=== Saved data entries ===
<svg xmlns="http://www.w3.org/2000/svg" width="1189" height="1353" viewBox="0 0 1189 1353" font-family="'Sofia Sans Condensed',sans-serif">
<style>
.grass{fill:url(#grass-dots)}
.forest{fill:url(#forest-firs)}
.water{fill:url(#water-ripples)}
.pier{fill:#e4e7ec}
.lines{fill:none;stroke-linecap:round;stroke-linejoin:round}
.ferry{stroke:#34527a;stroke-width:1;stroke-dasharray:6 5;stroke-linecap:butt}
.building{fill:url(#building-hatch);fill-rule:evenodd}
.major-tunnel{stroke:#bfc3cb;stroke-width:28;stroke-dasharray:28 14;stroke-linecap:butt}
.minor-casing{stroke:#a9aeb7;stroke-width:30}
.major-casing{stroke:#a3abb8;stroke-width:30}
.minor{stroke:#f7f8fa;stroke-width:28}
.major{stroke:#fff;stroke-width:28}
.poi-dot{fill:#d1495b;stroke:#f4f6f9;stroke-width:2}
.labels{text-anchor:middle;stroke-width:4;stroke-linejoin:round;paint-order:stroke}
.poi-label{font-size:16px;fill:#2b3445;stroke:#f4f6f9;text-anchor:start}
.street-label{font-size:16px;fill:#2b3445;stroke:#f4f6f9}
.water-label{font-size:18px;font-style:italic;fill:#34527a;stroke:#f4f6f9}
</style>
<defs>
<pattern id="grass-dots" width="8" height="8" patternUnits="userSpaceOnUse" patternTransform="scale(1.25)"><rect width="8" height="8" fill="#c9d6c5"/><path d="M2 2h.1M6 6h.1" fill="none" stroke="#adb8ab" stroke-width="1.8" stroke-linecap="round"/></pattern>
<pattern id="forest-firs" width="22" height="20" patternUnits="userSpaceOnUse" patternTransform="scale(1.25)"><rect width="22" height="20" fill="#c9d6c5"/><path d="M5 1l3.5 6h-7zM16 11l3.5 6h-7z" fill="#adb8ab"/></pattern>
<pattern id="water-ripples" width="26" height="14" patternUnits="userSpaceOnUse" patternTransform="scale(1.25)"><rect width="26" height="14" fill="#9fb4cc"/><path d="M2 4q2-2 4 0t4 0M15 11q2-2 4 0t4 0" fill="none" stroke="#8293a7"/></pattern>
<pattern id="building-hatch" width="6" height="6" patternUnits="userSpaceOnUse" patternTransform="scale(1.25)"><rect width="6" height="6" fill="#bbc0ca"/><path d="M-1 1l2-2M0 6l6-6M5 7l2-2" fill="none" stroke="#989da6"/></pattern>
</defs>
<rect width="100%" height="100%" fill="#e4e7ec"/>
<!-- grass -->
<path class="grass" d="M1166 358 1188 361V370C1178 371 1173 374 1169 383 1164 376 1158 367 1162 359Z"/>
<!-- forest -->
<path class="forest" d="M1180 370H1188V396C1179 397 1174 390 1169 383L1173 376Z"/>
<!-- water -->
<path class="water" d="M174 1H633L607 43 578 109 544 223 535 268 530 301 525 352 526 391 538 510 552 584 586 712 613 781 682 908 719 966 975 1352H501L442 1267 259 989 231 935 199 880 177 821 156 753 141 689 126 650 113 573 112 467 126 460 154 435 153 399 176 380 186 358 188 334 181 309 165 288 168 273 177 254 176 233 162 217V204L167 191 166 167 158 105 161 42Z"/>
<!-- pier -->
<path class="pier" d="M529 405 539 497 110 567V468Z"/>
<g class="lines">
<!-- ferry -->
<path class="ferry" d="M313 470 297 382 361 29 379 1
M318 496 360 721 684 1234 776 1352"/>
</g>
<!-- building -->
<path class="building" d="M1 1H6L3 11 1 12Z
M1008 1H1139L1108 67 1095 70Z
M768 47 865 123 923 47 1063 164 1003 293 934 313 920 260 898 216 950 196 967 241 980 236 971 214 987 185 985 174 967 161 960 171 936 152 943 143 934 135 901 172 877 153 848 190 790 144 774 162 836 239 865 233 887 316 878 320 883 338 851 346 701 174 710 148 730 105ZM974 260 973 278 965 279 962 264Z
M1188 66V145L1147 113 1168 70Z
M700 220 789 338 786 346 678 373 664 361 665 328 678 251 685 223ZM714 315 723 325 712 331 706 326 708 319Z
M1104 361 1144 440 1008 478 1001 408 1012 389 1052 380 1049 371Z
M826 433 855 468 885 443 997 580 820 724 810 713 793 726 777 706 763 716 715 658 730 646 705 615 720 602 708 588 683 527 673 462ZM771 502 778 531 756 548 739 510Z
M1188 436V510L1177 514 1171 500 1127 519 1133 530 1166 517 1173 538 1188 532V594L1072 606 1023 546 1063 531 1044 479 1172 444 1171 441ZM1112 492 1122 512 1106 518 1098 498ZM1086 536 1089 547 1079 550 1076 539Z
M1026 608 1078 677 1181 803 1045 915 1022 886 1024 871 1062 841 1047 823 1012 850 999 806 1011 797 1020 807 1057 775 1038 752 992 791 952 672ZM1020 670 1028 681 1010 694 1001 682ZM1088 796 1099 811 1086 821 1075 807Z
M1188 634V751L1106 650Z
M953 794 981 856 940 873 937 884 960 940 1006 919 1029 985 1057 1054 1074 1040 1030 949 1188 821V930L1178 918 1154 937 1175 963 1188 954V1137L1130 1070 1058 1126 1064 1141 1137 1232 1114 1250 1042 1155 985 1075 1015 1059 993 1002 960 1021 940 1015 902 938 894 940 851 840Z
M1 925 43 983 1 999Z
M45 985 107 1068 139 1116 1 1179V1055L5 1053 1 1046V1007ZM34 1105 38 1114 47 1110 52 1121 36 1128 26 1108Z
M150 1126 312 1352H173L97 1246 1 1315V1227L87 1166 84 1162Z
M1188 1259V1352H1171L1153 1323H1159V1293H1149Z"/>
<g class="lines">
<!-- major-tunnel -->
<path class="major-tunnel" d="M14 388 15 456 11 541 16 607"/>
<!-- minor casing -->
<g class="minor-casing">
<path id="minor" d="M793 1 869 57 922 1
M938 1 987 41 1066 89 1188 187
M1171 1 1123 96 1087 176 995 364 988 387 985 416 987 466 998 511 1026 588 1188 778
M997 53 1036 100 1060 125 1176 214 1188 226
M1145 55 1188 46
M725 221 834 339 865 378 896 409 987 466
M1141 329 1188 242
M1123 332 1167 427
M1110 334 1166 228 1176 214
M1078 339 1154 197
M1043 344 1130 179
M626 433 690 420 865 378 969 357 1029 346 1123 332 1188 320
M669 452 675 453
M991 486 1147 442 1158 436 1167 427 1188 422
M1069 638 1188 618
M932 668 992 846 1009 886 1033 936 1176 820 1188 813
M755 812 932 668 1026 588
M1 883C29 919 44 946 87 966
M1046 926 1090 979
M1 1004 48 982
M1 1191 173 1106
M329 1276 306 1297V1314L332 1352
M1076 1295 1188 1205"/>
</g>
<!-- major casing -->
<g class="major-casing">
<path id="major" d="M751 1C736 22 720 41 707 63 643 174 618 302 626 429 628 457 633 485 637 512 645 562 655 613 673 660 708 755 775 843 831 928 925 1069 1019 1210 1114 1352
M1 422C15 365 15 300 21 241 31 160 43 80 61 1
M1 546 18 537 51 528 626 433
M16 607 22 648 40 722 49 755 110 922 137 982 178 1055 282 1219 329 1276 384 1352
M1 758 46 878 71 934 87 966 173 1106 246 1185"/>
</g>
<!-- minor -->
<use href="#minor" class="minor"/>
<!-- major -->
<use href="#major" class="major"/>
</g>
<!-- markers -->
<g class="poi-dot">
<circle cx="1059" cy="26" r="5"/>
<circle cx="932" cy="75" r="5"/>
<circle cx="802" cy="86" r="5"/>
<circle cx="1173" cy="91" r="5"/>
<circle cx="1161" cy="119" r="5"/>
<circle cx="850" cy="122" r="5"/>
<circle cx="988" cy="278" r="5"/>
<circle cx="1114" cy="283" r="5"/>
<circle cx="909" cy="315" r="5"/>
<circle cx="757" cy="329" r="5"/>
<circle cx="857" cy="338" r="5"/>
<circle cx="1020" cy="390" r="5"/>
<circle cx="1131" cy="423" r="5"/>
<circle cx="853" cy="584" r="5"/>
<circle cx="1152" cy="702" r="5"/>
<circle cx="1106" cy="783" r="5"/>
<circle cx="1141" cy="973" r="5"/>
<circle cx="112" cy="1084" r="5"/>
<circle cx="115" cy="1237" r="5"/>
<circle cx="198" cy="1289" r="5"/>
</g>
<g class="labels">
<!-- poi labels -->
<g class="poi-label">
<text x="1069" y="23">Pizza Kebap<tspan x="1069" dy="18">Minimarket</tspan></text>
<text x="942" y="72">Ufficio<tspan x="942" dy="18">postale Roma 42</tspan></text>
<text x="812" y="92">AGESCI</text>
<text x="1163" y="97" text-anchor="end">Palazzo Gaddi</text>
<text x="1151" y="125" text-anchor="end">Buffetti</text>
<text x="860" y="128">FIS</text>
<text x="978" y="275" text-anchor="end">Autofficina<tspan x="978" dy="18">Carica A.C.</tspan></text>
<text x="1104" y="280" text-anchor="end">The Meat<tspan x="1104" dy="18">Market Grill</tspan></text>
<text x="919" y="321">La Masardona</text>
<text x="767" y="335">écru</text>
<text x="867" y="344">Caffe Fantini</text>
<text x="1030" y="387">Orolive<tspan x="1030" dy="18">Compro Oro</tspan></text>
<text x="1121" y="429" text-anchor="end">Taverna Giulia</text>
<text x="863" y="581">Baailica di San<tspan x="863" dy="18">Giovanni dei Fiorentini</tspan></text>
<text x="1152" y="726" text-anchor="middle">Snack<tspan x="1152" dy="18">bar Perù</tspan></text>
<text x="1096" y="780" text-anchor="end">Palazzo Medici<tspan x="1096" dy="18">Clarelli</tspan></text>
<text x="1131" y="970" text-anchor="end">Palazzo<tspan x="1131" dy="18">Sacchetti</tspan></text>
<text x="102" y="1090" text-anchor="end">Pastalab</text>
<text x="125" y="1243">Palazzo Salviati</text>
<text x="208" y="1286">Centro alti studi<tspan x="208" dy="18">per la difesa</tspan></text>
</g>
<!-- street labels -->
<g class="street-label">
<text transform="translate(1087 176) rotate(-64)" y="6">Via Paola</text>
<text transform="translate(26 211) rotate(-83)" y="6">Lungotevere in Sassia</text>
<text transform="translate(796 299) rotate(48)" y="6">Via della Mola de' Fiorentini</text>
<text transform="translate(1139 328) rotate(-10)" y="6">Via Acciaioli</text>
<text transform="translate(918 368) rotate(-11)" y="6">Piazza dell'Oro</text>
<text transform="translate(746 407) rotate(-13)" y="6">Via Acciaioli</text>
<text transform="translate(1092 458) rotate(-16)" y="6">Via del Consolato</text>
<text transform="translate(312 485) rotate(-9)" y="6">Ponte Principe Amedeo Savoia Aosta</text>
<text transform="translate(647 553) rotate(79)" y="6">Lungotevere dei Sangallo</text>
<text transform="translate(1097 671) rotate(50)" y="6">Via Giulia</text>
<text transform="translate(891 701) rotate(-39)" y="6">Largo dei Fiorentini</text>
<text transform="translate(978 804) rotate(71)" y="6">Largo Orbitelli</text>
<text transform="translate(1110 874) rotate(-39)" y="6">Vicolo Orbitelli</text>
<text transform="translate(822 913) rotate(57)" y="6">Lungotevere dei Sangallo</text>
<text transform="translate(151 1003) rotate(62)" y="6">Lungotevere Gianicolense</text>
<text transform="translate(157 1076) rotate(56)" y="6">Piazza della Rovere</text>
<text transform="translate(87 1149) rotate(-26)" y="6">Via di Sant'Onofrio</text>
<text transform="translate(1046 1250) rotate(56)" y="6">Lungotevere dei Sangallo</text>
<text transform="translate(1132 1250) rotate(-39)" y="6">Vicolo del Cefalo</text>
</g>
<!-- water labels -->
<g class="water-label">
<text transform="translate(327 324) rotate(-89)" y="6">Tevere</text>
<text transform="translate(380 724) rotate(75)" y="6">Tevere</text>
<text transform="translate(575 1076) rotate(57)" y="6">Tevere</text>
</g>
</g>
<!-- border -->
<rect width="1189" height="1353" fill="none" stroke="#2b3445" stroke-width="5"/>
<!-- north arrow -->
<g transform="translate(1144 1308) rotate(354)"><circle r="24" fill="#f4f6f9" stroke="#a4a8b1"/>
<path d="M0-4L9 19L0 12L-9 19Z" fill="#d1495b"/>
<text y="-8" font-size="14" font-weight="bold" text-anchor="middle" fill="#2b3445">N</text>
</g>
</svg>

=== Problem description ===
Check every line of the records above for the string "linejoin". Copy those that hold it.

=== Answer area ===
.lines{fill:none;stroke-linecap:round;stroke-linejoin:round}
.labels{text-anchor:middle;stroke-width:4;stroke-linejoin:round;paint-order:stroke}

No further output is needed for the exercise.